With my kind of work, there is never a typical day to talk about as each day brings with it new opportunities, and new challenges as well as emergencies. I also travel a lot in my work and most times that means a new country, new city and new environment on any given day. However, whenever possible, most days start with meditation and prayer and a cup of warm water. I also always ensure I dress myself with a smile first thing in the morning. I believe a smile is the greatest accessory that one can ever have as it brings positive energy to the activities of the day. I normally wake up at 4.30 a.m. regardless of which part of the world I may be at any given time because my mind is at its sharpest early in the morning. I use this quite time of the night or early morning to go over what needs to be done that day. I also use it to respond to urgent emails and other correspondence, including social media. When I am at home I take long walks in the park with our puppy to refresh my mind at about 7.00 a.m. after working from 4.30 a.m. For the rest of the day, at times I have to attend meetings and others I have speaking engagements, conferences, interviews and also attend to the work on my desk, as well as home and family commitments.
How important are relationships to you? Do you remember a particular relationship that has had a great impact on you—positive or negative?
As an African, we believe in extended families and therefore, relationships are very important to me. The African philosophy of Ubuntu also teaches us that a ‘person is a person because of other persons – I am therefore you are’ and that we learn to be human by learning from other humans. The greatest relationship I have ever had, and which has had the greatest impact on me is the relationship with my parents and my brothers and sisters. One me the whole world in my family with its different characteristics and sibling rivalries. I therefore, learnt through growing up in a large family and with guidance from my parents that humility, tact, self-affirmation, faith, being meticulous, self and social awareness are some of the traits that enable one influence others. This taught me how to utilise emotional intelligence, self-awareness and social-awareness skills, which gives me the ability to recognise emotions in myself and in others and to be aware of and understand how others feel and to relate positively to other people. I grew up in an environment that emphasized empathy and selflessness. It also emphasized the Golden Rule, “to do unto others what you would want them to do unto you” by going beyond self-actualization and personal development to benefit others. Through my parents and my large family, I learnt the importance of preparedness, precision, ultimate discipline, initiative, focus, diligence, tact, perseverance, endurance and resilience. In those early years I learnt to aim at a target and to shoot the bull’s-eye, I also learnt how to lead a platoon into battle and to actually win the war. I now realise these are the same traits and qualities that are required to be an effective leader.
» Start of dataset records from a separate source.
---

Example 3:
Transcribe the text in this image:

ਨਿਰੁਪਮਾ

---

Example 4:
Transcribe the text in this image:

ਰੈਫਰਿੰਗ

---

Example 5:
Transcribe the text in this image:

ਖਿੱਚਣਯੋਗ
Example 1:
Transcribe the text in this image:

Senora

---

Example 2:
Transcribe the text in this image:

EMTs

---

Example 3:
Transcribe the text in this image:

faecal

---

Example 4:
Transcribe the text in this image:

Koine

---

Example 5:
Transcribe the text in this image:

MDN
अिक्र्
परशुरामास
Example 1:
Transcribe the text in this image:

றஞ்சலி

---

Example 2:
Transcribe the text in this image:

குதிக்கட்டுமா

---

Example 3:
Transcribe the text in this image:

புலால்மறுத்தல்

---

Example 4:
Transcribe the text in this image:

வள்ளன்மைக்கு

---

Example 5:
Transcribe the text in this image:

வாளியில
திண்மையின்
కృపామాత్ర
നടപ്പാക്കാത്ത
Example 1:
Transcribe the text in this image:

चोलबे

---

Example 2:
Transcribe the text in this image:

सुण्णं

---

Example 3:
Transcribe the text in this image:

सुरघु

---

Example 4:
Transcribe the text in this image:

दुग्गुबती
How do you reward yourself?
In between my travels and my work, I always ensure that I dedicate time to myself. I spend a lot of time with myself whenever I can. This provides me the opportunity to reflect on my work, my personal life and my family, on what needs to be done and can be done better. Sometimes I just rest my mind completely. I love taking holidays and going to exotic places where I can be at one with nature. I also take spiritual pilgrimages. As a student of practical philosophy, I normally reward myself with a new book on philosophy and leadership whenever I travel. I also love books or biographies on some of the greatest leaders that the world has had the privilege to have so far. Of course, I love shopping, I love good food, I love good company. I go out a lot and I love dancing, shopping and love beautiful elegant clothes. I also spend a lot of time with my children and take them with me on holidays whenever possible.